The following chapters show how you can analyze the data in the ROOT files with Python. Note that when you do ROOT analysis using Python you can often not completely forgo any C++ knowledge. Some specific operation will still require bits of C++ code. In order of code sophistication:

1. Using TTree directly (with TTree.Draw()).

Mini-, Micro-, Nano-DSTs

The idea is to create easy to use ROOT files that have a very simple structure. The basic structure of the ROOT files is a set of basic values (int, double), columns of values (vector or vector) or, for a few items, columns of columns (vector<vector >,vector<vector >).

This design makes the ROOT files easy to read with simple TTree or RDataFrame commands, yet still allows for a full, sophisticated analysis. Having such a simple structure makes is very easy to trim the data set to only those variables you actually need in your analysis, saving space and time. Code that uses such trimmed (micro-, nano-) DSTs are still compatible with ROOT files that have a larger subset of data in them. Code that requires a larger set of variables can make use of the friend tree mechanism to add additional information without the need to re-write the base files.

A quick example of how to make a "pico-DST" from a larger one (eg mini-DST):

using namespace ROOT;
TChain ch("MiniDST");
ch.Add("minidst_*.root"); // Load all the available minidst root files.
RDataFrame df(ch);        // Open the TChain in an RDataFrame
df.Snapshot("NanoDST","nano_dst.root", // Write a select set of items to a nano dst.
        {"v0_mass", "v0_px", "v0_py", "v0_pz", "v0_vertex_x", "v0_vertex_y", "v0_vertex_z"})

Note that the output goes into a single file, which can be quite large if you had a lot of input files!
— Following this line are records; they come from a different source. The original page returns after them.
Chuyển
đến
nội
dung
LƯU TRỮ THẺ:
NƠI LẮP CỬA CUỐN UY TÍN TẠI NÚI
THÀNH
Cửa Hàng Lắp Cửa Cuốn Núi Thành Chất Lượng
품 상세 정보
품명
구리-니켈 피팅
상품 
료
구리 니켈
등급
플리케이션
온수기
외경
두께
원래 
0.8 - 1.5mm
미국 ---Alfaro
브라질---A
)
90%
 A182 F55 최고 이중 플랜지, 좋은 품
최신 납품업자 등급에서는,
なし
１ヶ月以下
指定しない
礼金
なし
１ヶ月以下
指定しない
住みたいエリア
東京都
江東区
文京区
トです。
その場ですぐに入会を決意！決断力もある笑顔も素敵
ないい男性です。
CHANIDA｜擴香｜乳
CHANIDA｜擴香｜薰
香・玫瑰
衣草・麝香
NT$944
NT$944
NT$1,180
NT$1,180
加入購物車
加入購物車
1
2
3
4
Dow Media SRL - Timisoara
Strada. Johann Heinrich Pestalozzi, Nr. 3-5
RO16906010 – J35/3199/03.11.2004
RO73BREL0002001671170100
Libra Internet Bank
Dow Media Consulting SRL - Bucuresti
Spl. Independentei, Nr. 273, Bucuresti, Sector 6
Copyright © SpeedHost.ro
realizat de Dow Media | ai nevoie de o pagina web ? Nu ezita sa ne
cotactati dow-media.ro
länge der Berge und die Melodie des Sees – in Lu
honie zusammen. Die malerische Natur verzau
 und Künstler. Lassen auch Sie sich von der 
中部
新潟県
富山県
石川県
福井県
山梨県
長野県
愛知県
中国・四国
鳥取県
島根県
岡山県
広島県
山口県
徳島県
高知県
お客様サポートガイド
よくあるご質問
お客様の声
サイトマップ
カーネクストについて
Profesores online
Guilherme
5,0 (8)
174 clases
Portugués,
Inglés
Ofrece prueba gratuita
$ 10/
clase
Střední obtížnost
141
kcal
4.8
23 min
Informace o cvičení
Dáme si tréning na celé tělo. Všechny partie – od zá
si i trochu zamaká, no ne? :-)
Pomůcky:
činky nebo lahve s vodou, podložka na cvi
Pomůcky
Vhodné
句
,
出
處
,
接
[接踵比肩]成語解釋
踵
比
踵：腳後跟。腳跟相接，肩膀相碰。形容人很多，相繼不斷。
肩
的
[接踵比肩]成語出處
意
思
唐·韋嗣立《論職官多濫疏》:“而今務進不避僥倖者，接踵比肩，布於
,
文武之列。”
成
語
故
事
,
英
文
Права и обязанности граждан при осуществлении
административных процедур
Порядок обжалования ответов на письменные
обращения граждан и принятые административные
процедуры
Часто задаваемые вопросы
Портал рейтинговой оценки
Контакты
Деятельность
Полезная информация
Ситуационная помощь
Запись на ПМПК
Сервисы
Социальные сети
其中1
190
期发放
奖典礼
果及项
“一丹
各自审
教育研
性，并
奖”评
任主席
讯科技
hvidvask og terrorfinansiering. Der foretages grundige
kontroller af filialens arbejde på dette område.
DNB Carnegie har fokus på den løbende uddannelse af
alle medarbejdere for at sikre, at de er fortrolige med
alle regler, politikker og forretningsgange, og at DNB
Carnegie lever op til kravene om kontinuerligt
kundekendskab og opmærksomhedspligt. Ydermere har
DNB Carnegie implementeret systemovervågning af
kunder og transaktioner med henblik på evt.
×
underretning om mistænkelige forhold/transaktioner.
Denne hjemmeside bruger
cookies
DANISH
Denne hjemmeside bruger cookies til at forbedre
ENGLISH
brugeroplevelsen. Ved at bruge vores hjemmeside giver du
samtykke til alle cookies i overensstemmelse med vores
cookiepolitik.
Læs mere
More details on RDataFrame are found in the ROOT manual pages: RDataFrame

Event Structure:

The event structure details are found in the file MiniDst.h where the TTree Branches are set and given a name. A quick way to get the available columns is to ask the RDataFrame:

using namespace ROOT;
TChain ch("MiniDST");
ch.Add("minidst_*.root"); // Load all the available minidst root files.
RDataFrame df(ch);        // Open the TChain in an RDataFrame
auto column_list = df.GetColumnNames(); // Get a list of all the column names.

There are only a few items in the list that are vectors of vectors. These are, for instance, the indexes from a track to the hits on the track, where you can have N tracks in the event with M(n) hits each, requiring a 2-dimensional array to store the integers.